#### Action item:
Straight copy, no pictures: transcribe each entry as it stands.
╭─ Entries supplied
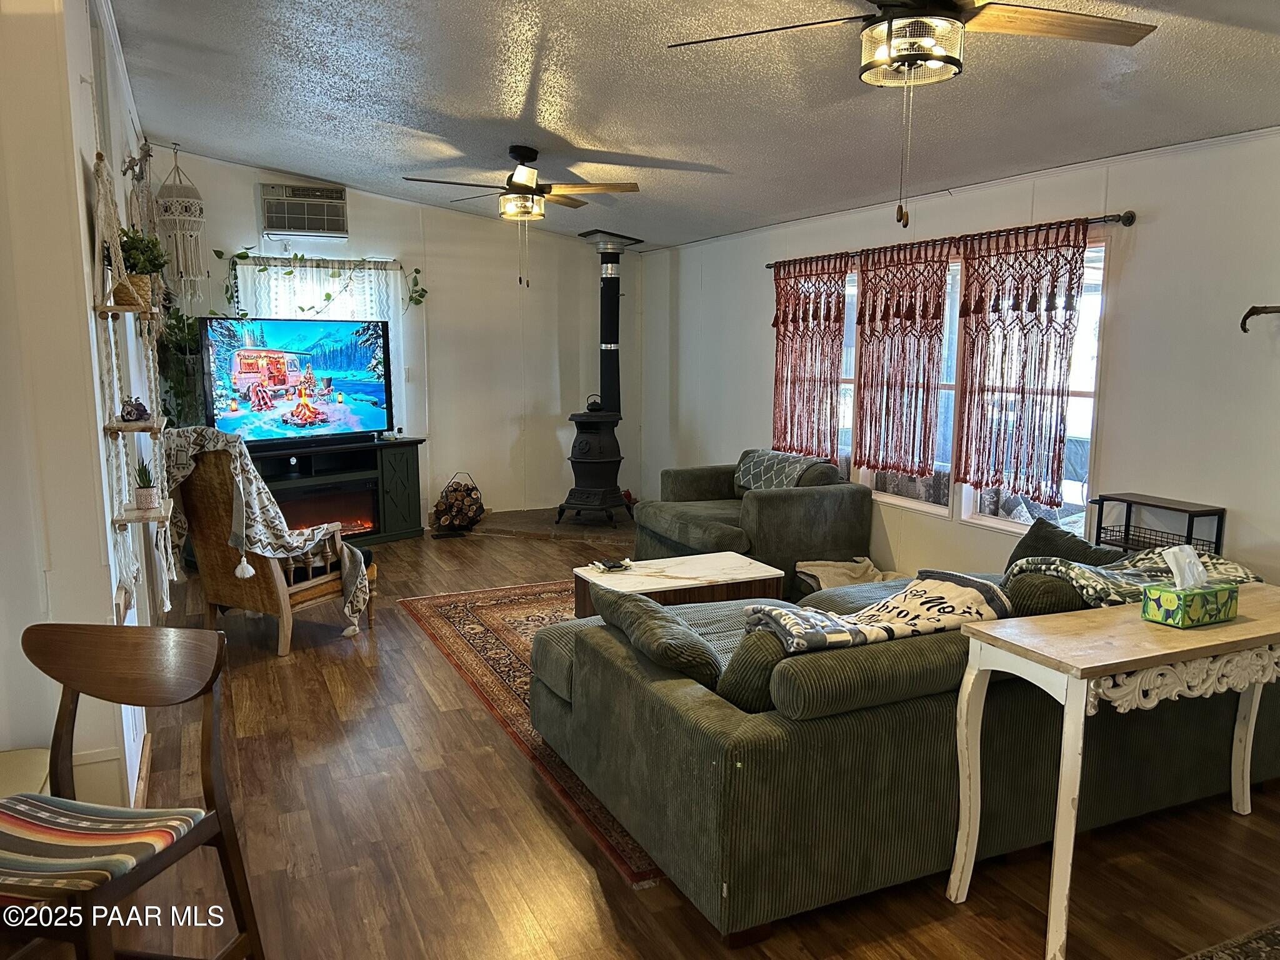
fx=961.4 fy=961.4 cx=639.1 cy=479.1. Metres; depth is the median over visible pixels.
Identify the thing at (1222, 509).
shelf
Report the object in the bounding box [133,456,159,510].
potted plant
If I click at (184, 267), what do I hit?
macrame hanger
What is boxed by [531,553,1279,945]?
sectional sofa
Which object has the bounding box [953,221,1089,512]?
curtain
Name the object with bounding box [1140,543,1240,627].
tissue box
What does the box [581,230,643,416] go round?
stove pipe
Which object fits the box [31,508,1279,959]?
floor
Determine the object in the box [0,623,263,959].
wooden chair
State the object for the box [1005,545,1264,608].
throw blanket
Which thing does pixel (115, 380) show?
hanging shelf
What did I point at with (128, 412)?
figurine
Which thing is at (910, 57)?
ceiling fan
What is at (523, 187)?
ceiling fan
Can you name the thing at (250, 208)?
back wall
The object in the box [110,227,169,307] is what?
potted plant
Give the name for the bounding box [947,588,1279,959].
console table
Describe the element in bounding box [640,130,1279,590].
right wall
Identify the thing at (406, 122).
ceiling
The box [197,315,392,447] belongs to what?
television
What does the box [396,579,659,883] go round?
area rug
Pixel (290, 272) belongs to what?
ivy garland
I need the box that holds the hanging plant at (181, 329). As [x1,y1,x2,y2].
[156,306,208,428]
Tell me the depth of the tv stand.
7.15 m
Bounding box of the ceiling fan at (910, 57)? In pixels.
[665,0,1153,228]
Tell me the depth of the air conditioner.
7.12 m
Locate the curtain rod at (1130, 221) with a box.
[765,210,1132,267]
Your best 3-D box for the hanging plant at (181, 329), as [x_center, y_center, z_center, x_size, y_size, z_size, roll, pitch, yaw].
[-3.151,-0.773,6.677,0.505,1.016,0.479,-4,9,-24]
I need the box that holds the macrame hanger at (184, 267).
[153,143,207,301]
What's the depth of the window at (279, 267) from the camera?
7.44 m
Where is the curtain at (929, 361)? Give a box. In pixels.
[851,240,950,480]
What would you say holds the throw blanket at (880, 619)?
on the sectional sofa
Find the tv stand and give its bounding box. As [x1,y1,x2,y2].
[242,434,428,544]
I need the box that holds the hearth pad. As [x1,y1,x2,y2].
[456,505,637,544]
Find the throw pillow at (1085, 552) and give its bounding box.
[1005,517,1126,571]
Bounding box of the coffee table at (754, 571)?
[572,551,784,620]
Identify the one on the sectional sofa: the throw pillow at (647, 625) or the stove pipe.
the throw pillow at (647, 625)
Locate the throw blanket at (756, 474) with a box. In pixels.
[733,448,827,491]
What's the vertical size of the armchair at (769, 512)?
0.792 m
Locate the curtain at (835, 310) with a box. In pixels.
[771,255,848,462]
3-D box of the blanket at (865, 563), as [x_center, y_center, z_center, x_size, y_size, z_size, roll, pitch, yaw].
[1.181,0.586,5.391,0.570,0.277,0.509,-1,8,-10]
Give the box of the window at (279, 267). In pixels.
[231,255,411,433]
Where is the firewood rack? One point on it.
(472, 487)
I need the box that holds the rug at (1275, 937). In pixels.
[1178,920,1279,959]
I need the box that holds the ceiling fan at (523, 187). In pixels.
[401,146,641,286]
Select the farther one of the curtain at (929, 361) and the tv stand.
the tv stand
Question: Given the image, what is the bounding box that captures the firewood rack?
[431,471,484,533]
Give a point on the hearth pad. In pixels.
(525, 528)
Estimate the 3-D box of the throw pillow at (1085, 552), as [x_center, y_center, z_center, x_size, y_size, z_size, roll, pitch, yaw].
[1.695,0.340,3.866,0.226,0.311,0.476,-4,9,-24]
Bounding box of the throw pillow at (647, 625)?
[589,584,723,685]
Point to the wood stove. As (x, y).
(615, 507)
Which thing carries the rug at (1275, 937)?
on the floor
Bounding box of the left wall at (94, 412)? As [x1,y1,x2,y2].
[0,0,164,811]
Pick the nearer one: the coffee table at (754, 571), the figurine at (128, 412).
the figurine at (128, 412)
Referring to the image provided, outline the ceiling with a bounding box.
[112,0,1279,248]
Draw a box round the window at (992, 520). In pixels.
[833,234,1104,537]
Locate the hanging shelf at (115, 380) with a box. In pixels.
[90,146,175,622]
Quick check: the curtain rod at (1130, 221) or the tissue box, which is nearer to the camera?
the tissue box
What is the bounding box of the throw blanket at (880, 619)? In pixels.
[741,570,1013,654]
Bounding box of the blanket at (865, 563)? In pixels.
[793,556,896,594]
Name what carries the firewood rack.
on the floor
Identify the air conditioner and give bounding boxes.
[260,183,348,236]
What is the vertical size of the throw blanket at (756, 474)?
0.277 m
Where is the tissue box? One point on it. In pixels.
(1164, 595)
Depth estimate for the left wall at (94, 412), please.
2.69 m
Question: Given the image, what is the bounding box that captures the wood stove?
[557,407,631,525]
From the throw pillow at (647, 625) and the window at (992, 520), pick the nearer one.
the throw pillow at (647, 625)
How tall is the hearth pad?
0.050 m
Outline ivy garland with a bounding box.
[218,252,426,313]
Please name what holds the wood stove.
on the hearth pad
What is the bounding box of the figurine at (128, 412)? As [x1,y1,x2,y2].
[118,396,149,421]
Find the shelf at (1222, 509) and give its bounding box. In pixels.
[1087,491,1226,555]
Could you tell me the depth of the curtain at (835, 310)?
6.14 m
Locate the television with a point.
(255, 410)
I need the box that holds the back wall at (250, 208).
[155,149,629,525]
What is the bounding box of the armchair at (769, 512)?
[638,450,874,592]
╰─
#### Output below:
fx=961.4 fy=961.4 cx=639.1 cy=479.1. Metres; depth is the median over visible pixels.
Identify the thing at (1222, 509).
shelf
Report the object in the bounding box [133,456,159,510].
potted plant
If I click at (184, 267), what do I hit?
macrame hanger
What is boxed by [531,553,1279,945]?
sectional sofa
Which object has the bounding box [953,221,1089,512]?
curtain
Name the object with bounding box [1140,543,1240,627].
tissue box
What does the box [581,230,643,416] go round?
stove pipe
Which object fits the box [31,508,1279,959]?
floor
Determine the object in the box [0,623,263,959].
wooden chair
State the object for the box [1005,545,1264,608].
throw blanket
Which thing does pixel (115, 380) show?
hanging shelf
What did I point at with (128, 412)?
figurine
Which thing is at (910, 57)?
ceiling fan
What is at (523, 187)?
ceiling fan
Can you name the thing at (250, 208)?
back wall
The object in the box [110,227,169,307] is what?
potted plant
Give the name for the bounding box [947,588,1279,959].
console table
Describe the element in bounding box [640,130,1279,590].
right wall
Identify the thing at (406, 122).
ceiling
The box [197,315,392,447] belongs to what?
television
What does the box [396,579,659,883] go round?
area rug
Pixel (290, 272) belongs to what?
ivy garland
I need the box that holds the hanging plant at (181, 329). As [x1,y1,x2,y2].
[156,306,208,428]
Tell me the depth of the tv stand.
7.15 m
Bounding box of the ceiling fan at (910, 57)? In pixels.
[665,0,1153,228]
Tell me the depth of the air conditioner.
7.12 m
Locate the curtain rod at (1130, 221) with a box.
[765,210,1132,267]
Your best 3-D box for the hanging plant at (181, 329), as [x_center, y_center, z_center, x_size, y_size, z_size, roll, pitch, yaw].
[-3.151,-0.773,6.677,0.505,1.016,0.479,-4,9,-24]
I need the box that holds the macrame hanger at (184, 267).
[153,143,207,301]
What's the depth of the window at (279, 267) from the camera?
7.44 m
Where is the curtain at (929, 361)? Give a box. In pixels.
[851,240,950,480]
What would you say holds the throw blanket at (880, 619)?
on the sectional sofa
Find the tv stand and give its bounding box. As [x1,y1,x2,y2].
[242,434,428,544]
I need the box that holds the hearth pad. As [x1,y1,x2,y2].
[456,505,637,544]
Find the throw pillow at (1085, 552) and give its bounding box.
[1005,517,1126,571]
Bounding box of the coffee table at (754, 571)?
[572,551,784,620]
Identify the one on the sectional sofa: the throw pillow at (647, 625) or the stove pipe.
the throw pillow at (647, 625)
Locate the throw blanket at (756, 474) with a box. In pixels.
[733,448,827,491]
What's the vertical size of the armchair at (769, 512)?
0.792 m
Locate the curtain at (835, 310) with a box. In pixels.
[771,255,848,462]
3-D box of the blanket at (865, 563), as [x_center, y_center, z_center, x_size, y_size, z_size, roll, pitch, yaw].
[1.181,0.586,5.391,0.570,0.277,0.509,-1,8,-10]
Give the box of the window at (279, 267). In pixels.
[231,255,411,433]
Where is the firewood rack? One point on it.
(472, 487)
I need the box that holds the rug at (1275, 937). In pixels.
[1178,920,1279,959]
I need the box that holds the ceiling fan at (523, 187). In pixels.
[401,146,641,286]
Select the farther one of the curtain at (929, 361) and the tv stand.
the tv stand
Question: Given the image, what is the bounding box that captures the firewood rack?
[431,471,484,533]
Give a point on the hearth pad. In pixels.
(525, 528)
Estimate the 3-D box of the throw pillow at (1085, 552), as [x_center, y_center, z_center, x_size, y_size, z_size, roll, pitch, yaw].
[1.695,0.340,3.866,0.226,0.311,0.476,-4,9,-24]
Bounding box of the throw pillow at (647, 625)?
[589,584,723,685]
Point to the wood stove. As (x, y).
(615, 507)
Which thing carries the rug at (1275, 937)?
on the floor
Bounding box of the left wall at (94, 412)? As [x1,y1,x2,y2].
[0,0,164,811]
Pick the nearer one: the coffee table at (754, 571), the figurine at (128, 412).
the figurine at (128, 412)
Referring to the image provided, outline the ceiling with a bounding box.
[112,0,1279,248]
Draw a box round the window at (992, 520). In pixels.
[833,234,1104,537]
Locate the hanging shelf at (115, 380) with a box. In pixels.
[90,146,175,622]
Quick check: the curtain rod at (1130, 221) or the tissue box, which is nearer to the camera?
the tissue box
What is the bounding box of the throw blanket at (880, 619)? In pixels.
[741,570,1013,654]
Bounding box of the blanket at (865, 563)? In pixels.
[793,556,896,594]
Name what carries the firewood rack.
on the floor
Identify the air conditioner and give bounding boxes.
[260,183,348,236]
What is the vertical size of the throw blanket at (756, 474)?
0.277 m
Where is the tissue box? One point on it. In pixels.
(1164, 595)
Depth estimate for the left wall at (94, 412), please.
2.69 m
Question: Given the image, what is the bounding box that captures the wood stove?
[557,407,631,525]
From the throw pillow at (647, 625) and the window at (992, 520), pick the nearer one.
the throw pillow at (647, 625)
How tall is the hearth pad?
0.050 m
Outline ivy garland with a bounding box.
[218,252,426,313]
Please name what holds the wood stove.
on the hearth pad
What is the bounding box of the figurine at (128, 412)? As [x1,y1,x2,y2].
[118,396,149,421]
Find the shelf at (1222, 509) and give its bounding box. In pixels.
[1087,491,1226,555]
Could you tell me the depth of the curtain at (835, 310)?
6.14 m
Locate the television with a point.
(255, 410)
I need the box that holds the back wall at (250, 208).
[155,149,629,525]
What is the bounding box of the armchair at (769, 512)?
[638,450,874,592]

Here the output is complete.